What you return must match the records word for word, except that images are dropped.

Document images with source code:
****

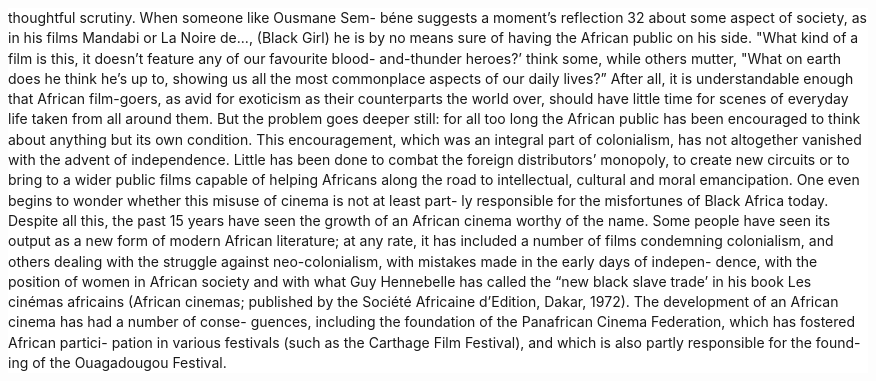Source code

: thoughtful scrutiny. 
When someone like Ousmane Sem- 
béne suggests a moment’s reflection 
32 
about some aspect of society, as in 
his films Mandabi or La Noire de..., 
(Black Girl) he is by no means sure of 
having the African public on his side. 
"What kind of a film is this, it doesn’t 
feature any of our favourite blood- 
and-thunder heroes?’ think some, 
while others mutter, "What on earth 
does he think he’s up to, showing us 
all the most commonplace aspects of 
our daily lives?” 
After all, it is understandable enough 
that African film-goers, as avid for 
exoticism as their counterparts the 
world over, should have little time for 
scenes of everyday life taken from all 
around them. But the problem goes 
deeper still: for all too long the African 
public has been encouraged to think 
about anything but its own condition. 
This encouragement, which was an 
integral part of colonialism, has not 
altogether vanished with the advent 
of independence. 
Little has been done to combat the 
foreign distributors’ monopoly, to 
create new circuits or to bring to a 
wider public films capable of helping 
Africans along the road to intellectual, 
cultural and moral emancipation. One 
even begins to wonder whether this 
misuse of cinema is not at least part- 
ly responsible for the misfortunes of 
Black Africa today. 
Despite all this, the past 15 years 
have seen the growth of an African 
cinema worthy of the name. Some 
people have seen its output as a new 
form of modern African literature; at 
any rate, it has included a number of 
films condemning colonialism, and 
others dealing with the struggle 
against neo-colonialism, with mistakes 
made in the early days of indepen- 
dence, with the position of women 
in African society and with what Guy 
Hennebelle has called the “new black 
slave trade’ in his book Les cinémas 
africains (African cinemas; published 
by the Société Africaine d’Edition, 
Dakar, 1972). 
The development of an African 
cinema has had a number of conse- 
guences, including the foundation of 
the Panafrican Cinema Federation, 
which has fostered African partici- 
pation in various festivals (such as 
the Carthage Film Festival), and which 
is also partly responsible for the found- 
ing of the Ouagadougou Festival.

****

Task solution:
Source code

: thoughtful scrutiny. 
When someone like Ousmane Sem- 
béne suggests a moment’s reflection 
32 
about some aspect of society, as in 
his films Mandabi or La Noire de..., 
(Black Girl) he is by no means sure of 
having the African public on his side. 
"What kind of a film is this, it doesn’t 
feature any of our favourite blood- 
and-thunder heroes?’ think some, 
while others mutter, "What on earth 
does he think he’s up to, showing us 
all the most commonplace aspects of 
our daily lives?” 
After all, it is understandable enough 
that African film-goers, as avid for 
exoticism as their counterparts the 
world over, should have little time for 
scenes of everyday life taken from all 
around them. But the problem goes 
deeper still: for all too long the African 
public has been encouraged to think 
about anything but its own condition. 
This encouragement, which was an 
integral part of colonialism, has not 
altogether vanished with the advent 
of independence. 
Little has been done to combat the 
foreign distributors’ monopoly, to 
create new circuits or to bring to a 
wider public films capable of helping 
Africans along the road to intellectual, 
cultural and moral emancipation. One 
even begins to wonder whether this 
misuse of cinema is not at least part- 
ly responsible for the misfortunes of 
Black Africa today. 
Despite all this, the past 15 years 
have seen the growth of an African 
cinema worthy of the name. Some 
people have seen its output as a new 
form of modern African literature; at 
any rate, it has included a number of 
films condemning colonialism, and 
others dealing with the struggle 
against neo-colonialism, with mistakes 
made in the early days of indepen- 
dence, with the position of women 
in African society and with what Guy 
Hennebelle has called the “new black 
slave trade’ in his book Les cinémas 
africains (African cinemas; published 
by the Société Africaine d’Edition, 
Dakar, 1972). 
The development of an African 
cinema has had a number of conse- 
guences, including the foundation of 
the Panafrican Cinema Federation, 
which has fostered African partici- 
pation in various festivals (such as 
the Carthage Film Festival), and which 
is also partly responsible for the found- 
ing of the Ouagadougou Festival.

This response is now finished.